> TASK
Type out the data exactly as given. Skip any image.

(Optical and exposure parameters)
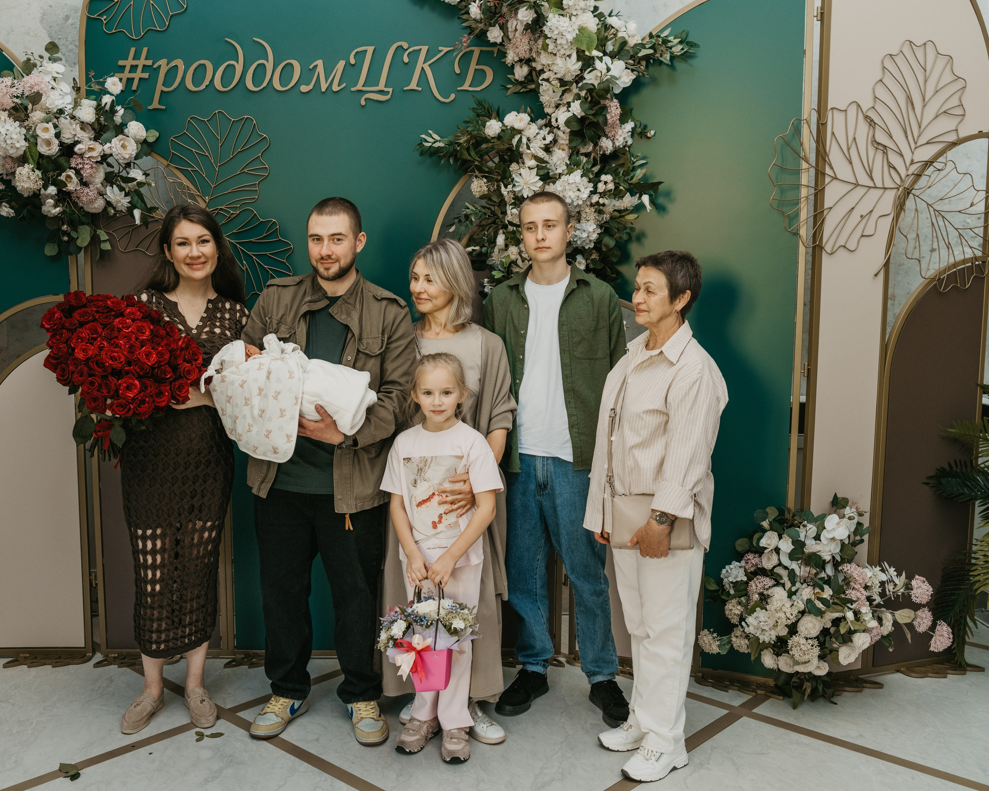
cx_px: 411
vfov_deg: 41.2
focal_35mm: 36
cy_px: 402
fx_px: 1054
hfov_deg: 50.1
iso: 320
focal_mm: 30
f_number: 4.5
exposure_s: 1/160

> RESPONSE TO THE EXERCISE
cx_px: 411
vfov_deg: 41.2
focal_35mm: 36
cy_px: 402
fx_px: 1054
hfov_deg: 50.1
iso: 320
focal_mm: 30
f_number: 4.5
exposure_s: 1/160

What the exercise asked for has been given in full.